YOUR OBJECTIVE: The full listing is to be transcribed exactly, with each picture left out.

EXERCISE DATA:
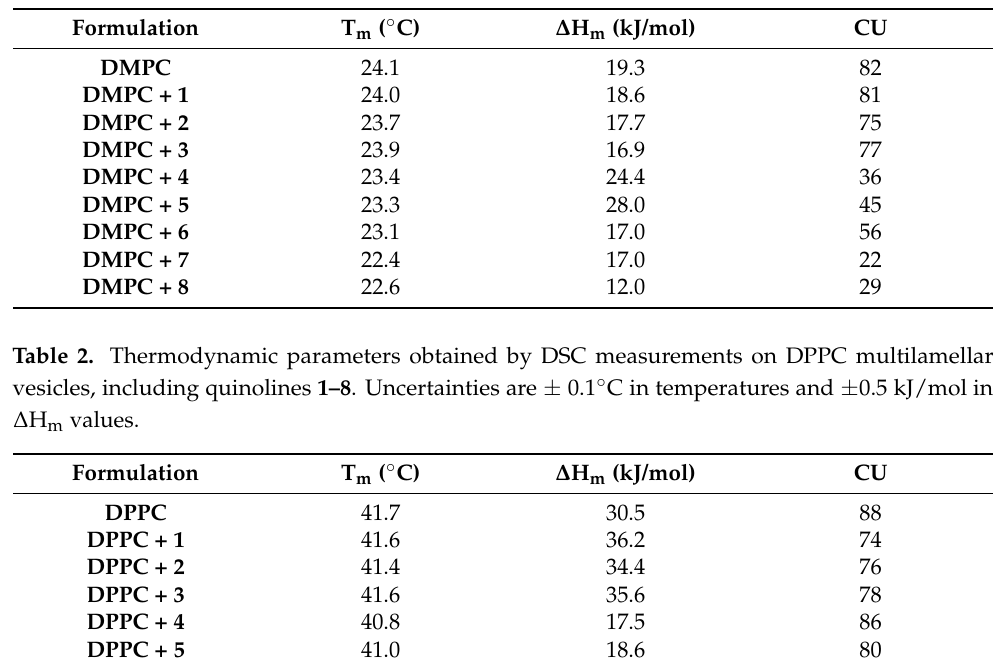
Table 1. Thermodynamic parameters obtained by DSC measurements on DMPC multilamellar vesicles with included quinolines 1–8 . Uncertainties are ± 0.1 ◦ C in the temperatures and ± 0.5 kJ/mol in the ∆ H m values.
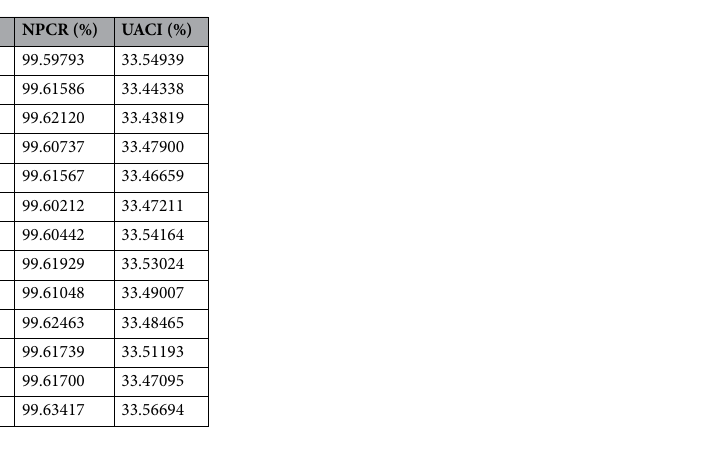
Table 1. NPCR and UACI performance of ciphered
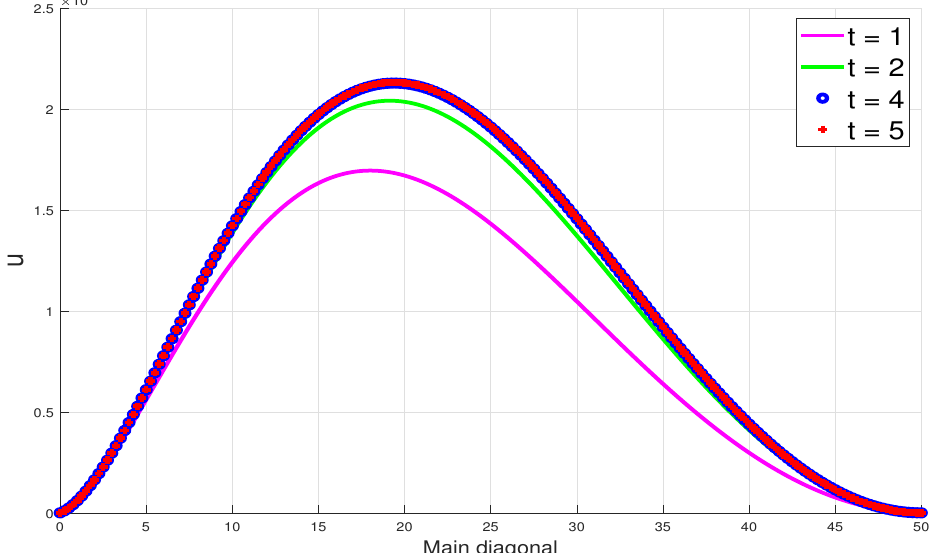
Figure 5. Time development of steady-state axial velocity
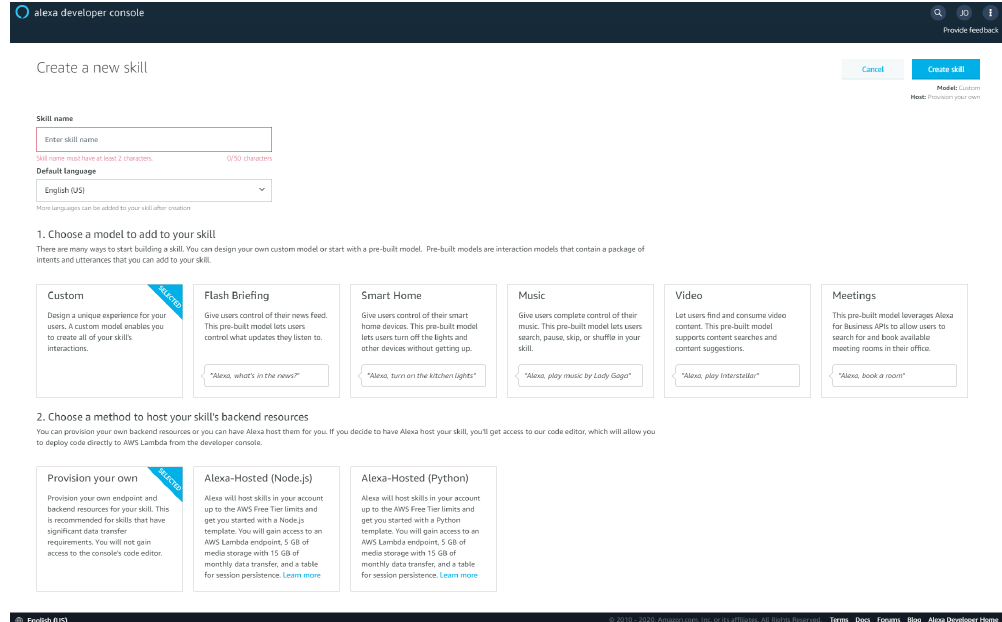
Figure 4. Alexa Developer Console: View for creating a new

OUTPUT BELOW:
Table 1. Thermodynamic parameters obtained by DSC measurements on DMPC multilamellar vesicles with included quinolines 1–8 . Uncertainties are ± 0.1 ◦ C in the temperatures and ± 0.5 kJ/mol in the ∆ H m values.
Table 1. NPCR and UACI performance of ciphered
Figure 5. Time development of steady-state axial velocity
Figure 4. Alexa Developer Console: View for creating a new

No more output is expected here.